8 thoughts on “‘Capitalism: A Love Story’ – Movie Review”

  1. Though he’s somewhat hypocritical, I’m definitely going to watch this one! And thanks for your last review on Whatever Works, I enjoyed it quite a bit.

  2. Thanks for your comments, Maedi. Glad Whatever Works worked for you!

    And yeah, DO go and see this new one of Moore’s. I am no great fan of his for the reasons mentioned, but it’s all come together in this one. Unmissable IMO.

  3. Brando’s “Whaddya got?” line was from his bikie film “The Wild One” (in answer to a question along the lines of “What are you rebelling against?” not “On the Waterfront”.
    Ron

  4. Ha! Of course it was – ta Ron. Better you in a Trivial Pursuit game than me. I’m always misremembering things.

    No comments about the review itself, though, or Moore’s work?

  5. RS,

    My issue with this film is that MM does not actually understand who or what his target actually is.

    America is not a pure capitalistic economy. Technically, it’s a mixed economy: the government however is increasingly rooted in a Socialistic ideology.

    This dates back to the 1896 Presidential election where William Jennings Bryan essentially hijacked the Democratic Party http://en.wikipedia.org/wiki/William_jennings_bryan and destroyed the hard money and original Republican ideology. The current Republican Party being the Federalists.

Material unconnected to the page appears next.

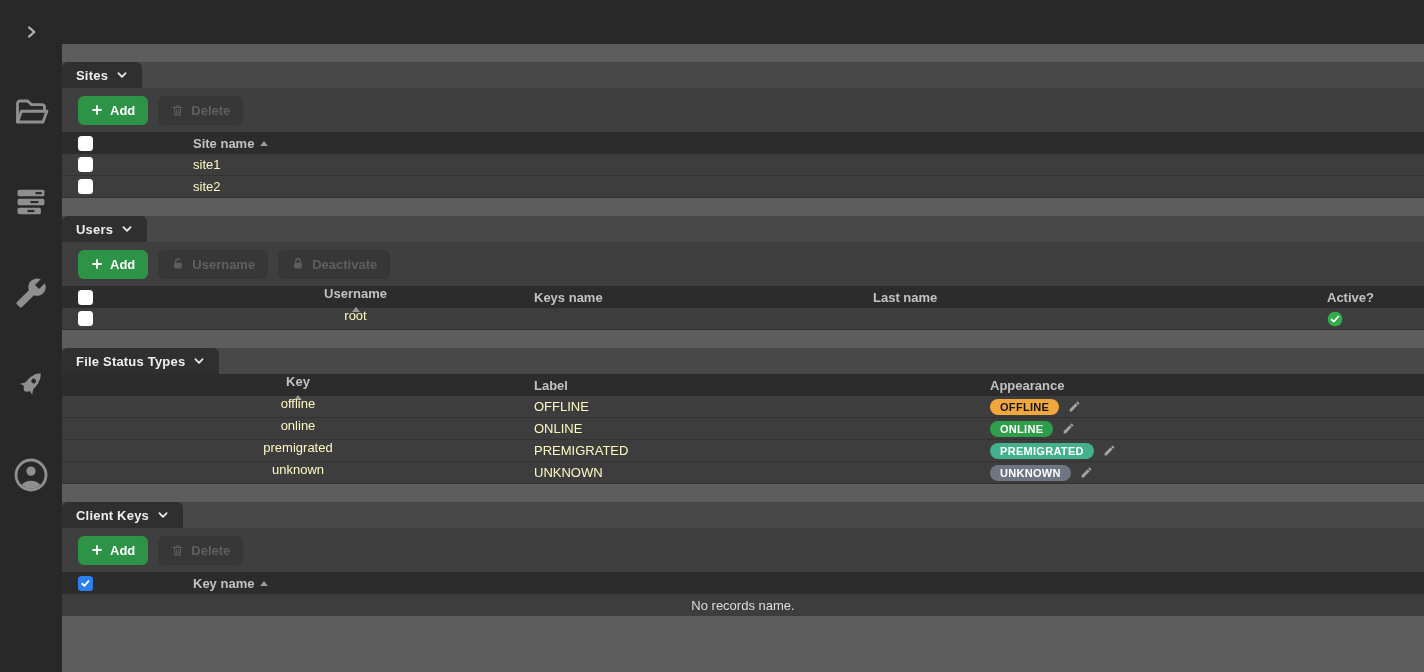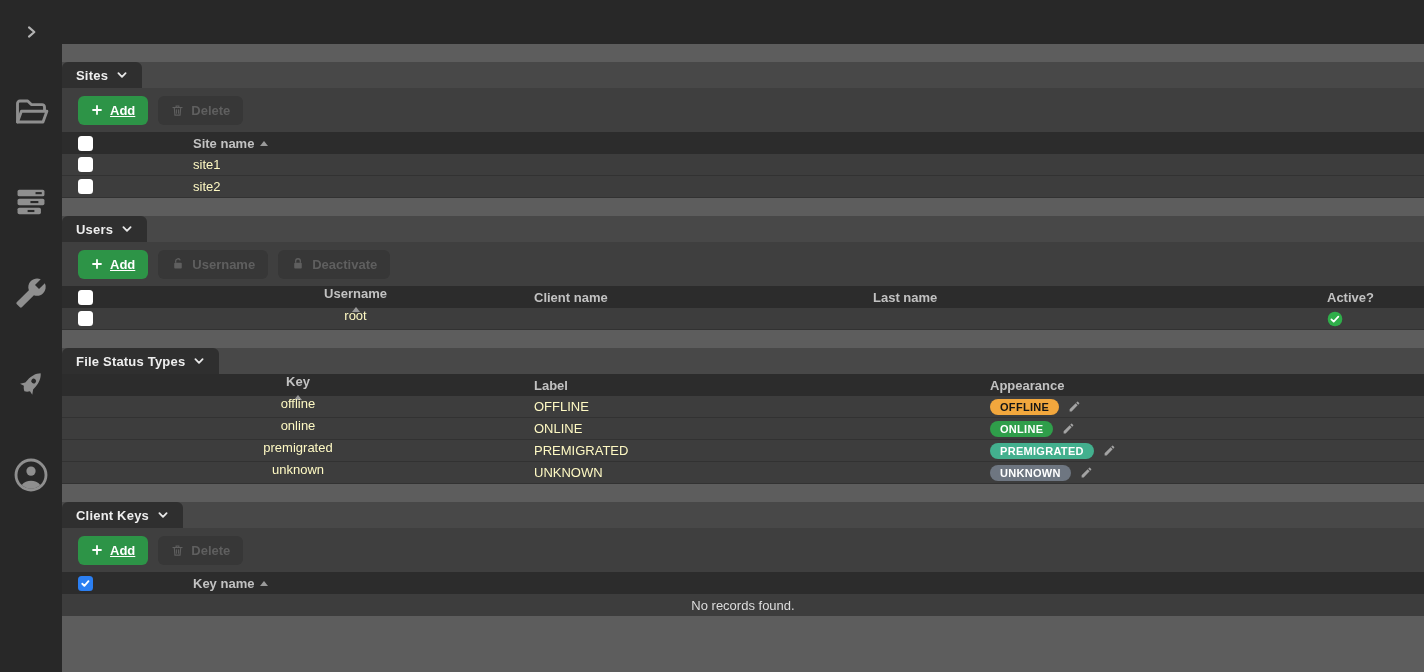"Add" .btn-green { text-decoration: underline -> none }
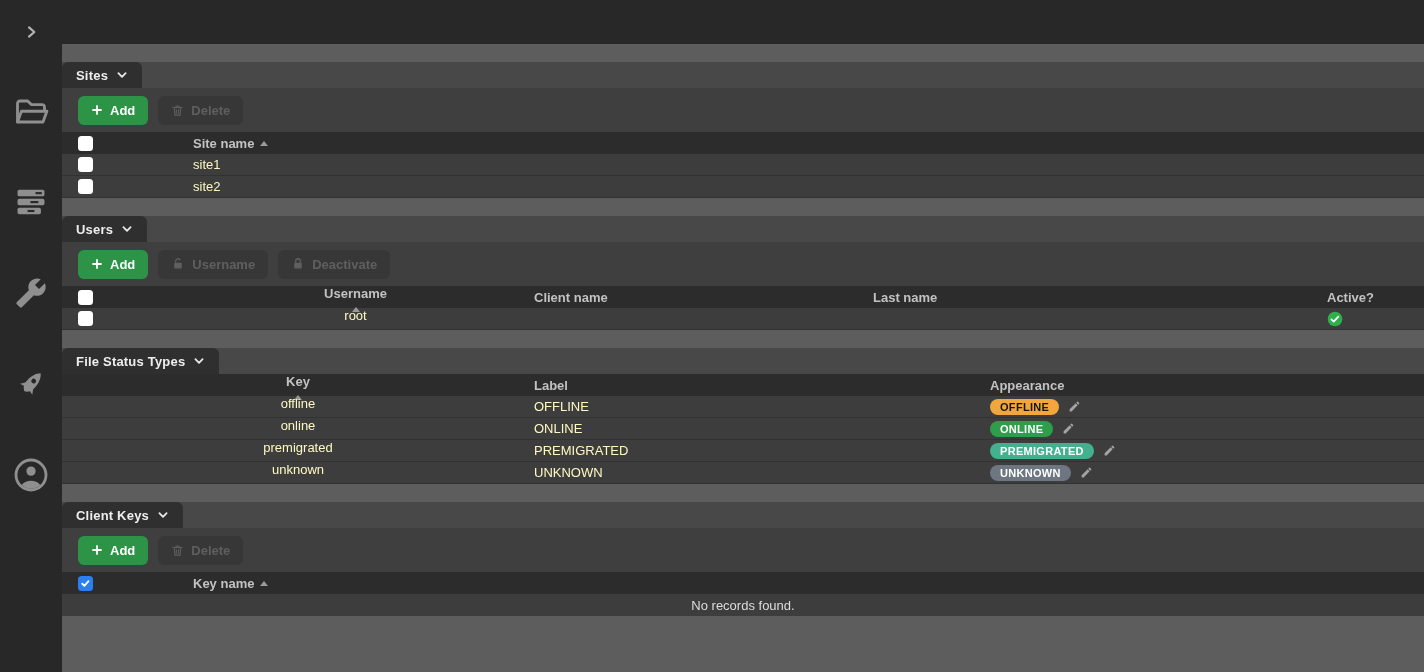"Client name" span { text: Client -> Keys }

    JP Morgan and Rockerfeller, came to an agreement to support the Republicans at the 1896 election, buying the election.

    From 1900 onwards, America ceased to be a country that emphasised a small Federal government, with strong State legislatures, it morphed into the Corporate-Statist monster we currently see.

    The Supreme Court has supported and strengthened the Corporate-Statist hold through a smokescreen of legislation that has supported and promoted Leviathan through the decades.

    Essentially therefore, MM simply doesn’t know his history [of his own country] He asserts that Capitalism is to blame – incorrect, Socialism [covert] is to blame.

    Socialism of course being the rule of the elite [Corporate] over the herd, and owning the productive assets.

    The Supreme Court, which through Constitutional Law, is supposed to curb Federal power, and protect the individual, was subverted via political appointment so long ago now, its long since passed the scrutiny of the prollies.

    Democracy, is of course a sick joke: it is the minority in power, over the majority – particularly when now, there is no real choice. Both parties espouse the same nonsense, just wearing different hats.

    While I enjoyed the film, it concerned me that MM managed to present such a factually incorrect film.

    jog on
    duc

  6. RS,

    I have responded to your comment re. the technical issues within your comments section.

    If you can be bothered, simply transfer the comment to this thread.